• YOUR OBJECTIVE: Copy the lines of the material exactly as they stand, beginning with the line that contains "on Monday run?" and continuing through the line that contains "18:30 to 19:30, 1 hour".

Start of DATA FOR THE TASK

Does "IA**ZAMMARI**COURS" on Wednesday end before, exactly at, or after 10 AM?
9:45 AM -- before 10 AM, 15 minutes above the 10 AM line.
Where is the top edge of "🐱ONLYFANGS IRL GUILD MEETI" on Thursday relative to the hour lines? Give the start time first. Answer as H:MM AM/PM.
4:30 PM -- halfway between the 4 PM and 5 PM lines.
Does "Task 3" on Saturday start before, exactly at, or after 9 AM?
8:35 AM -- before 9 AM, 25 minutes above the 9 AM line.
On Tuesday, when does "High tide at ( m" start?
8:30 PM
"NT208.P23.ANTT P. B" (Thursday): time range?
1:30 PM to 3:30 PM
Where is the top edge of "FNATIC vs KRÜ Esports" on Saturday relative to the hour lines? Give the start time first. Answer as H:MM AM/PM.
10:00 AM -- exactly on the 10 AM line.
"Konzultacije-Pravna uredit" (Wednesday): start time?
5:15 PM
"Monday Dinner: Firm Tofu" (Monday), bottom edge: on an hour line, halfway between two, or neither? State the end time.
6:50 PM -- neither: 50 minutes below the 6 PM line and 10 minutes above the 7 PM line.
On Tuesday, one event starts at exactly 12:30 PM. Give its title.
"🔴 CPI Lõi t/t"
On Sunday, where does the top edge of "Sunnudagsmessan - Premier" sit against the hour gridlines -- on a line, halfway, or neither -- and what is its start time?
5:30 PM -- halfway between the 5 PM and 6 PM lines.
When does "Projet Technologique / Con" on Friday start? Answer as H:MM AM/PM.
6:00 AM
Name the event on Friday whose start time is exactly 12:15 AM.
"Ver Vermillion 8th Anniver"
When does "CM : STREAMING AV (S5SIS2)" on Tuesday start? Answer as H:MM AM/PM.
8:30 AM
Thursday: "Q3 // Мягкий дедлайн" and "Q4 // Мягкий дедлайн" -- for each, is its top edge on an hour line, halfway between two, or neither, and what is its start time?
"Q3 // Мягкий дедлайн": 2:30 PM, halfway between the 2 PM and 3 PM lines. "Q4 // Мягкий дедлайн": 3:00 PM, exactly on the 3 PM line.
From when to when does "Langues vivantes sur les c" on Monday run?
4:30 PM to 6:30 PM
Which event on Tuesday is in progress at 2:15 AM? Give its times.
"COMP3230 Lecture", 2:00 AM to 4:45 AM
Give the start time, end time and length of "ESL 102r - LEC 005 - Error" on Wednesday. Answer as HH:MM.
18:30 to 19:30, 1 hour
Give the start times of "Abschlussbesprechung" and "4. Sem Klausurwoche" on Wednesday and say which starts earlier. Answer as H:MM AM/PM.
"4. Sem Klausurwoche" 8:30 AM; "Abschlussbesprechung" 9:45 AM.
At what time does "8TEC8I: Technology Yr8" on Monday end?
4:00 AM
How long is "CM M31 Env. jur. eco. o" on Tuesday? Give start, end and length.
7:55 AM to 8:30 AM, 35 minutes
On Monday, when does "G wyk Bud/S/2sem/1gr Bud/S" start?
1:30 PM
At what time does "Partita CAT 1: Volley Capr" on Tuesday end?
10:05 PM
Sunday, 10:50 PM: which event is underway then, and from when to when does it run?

End of DATA FOR THE TASK

• TASK RESPONSE:
From when to when does "Langues vivantes sur les c" on Monday run?
4:30 PM to 6:30 PM
Which event on Tuesday is in progress at 2:15 AM? Give its times.
"COMP3230 Lecture", 2:00 AM to 4:45 AM
Give the start time, end time and length of "ESL 102r - LEC 005 - Error" on Wednesday. Answer as HH:MM.
18:30 to 19:30, 1 hour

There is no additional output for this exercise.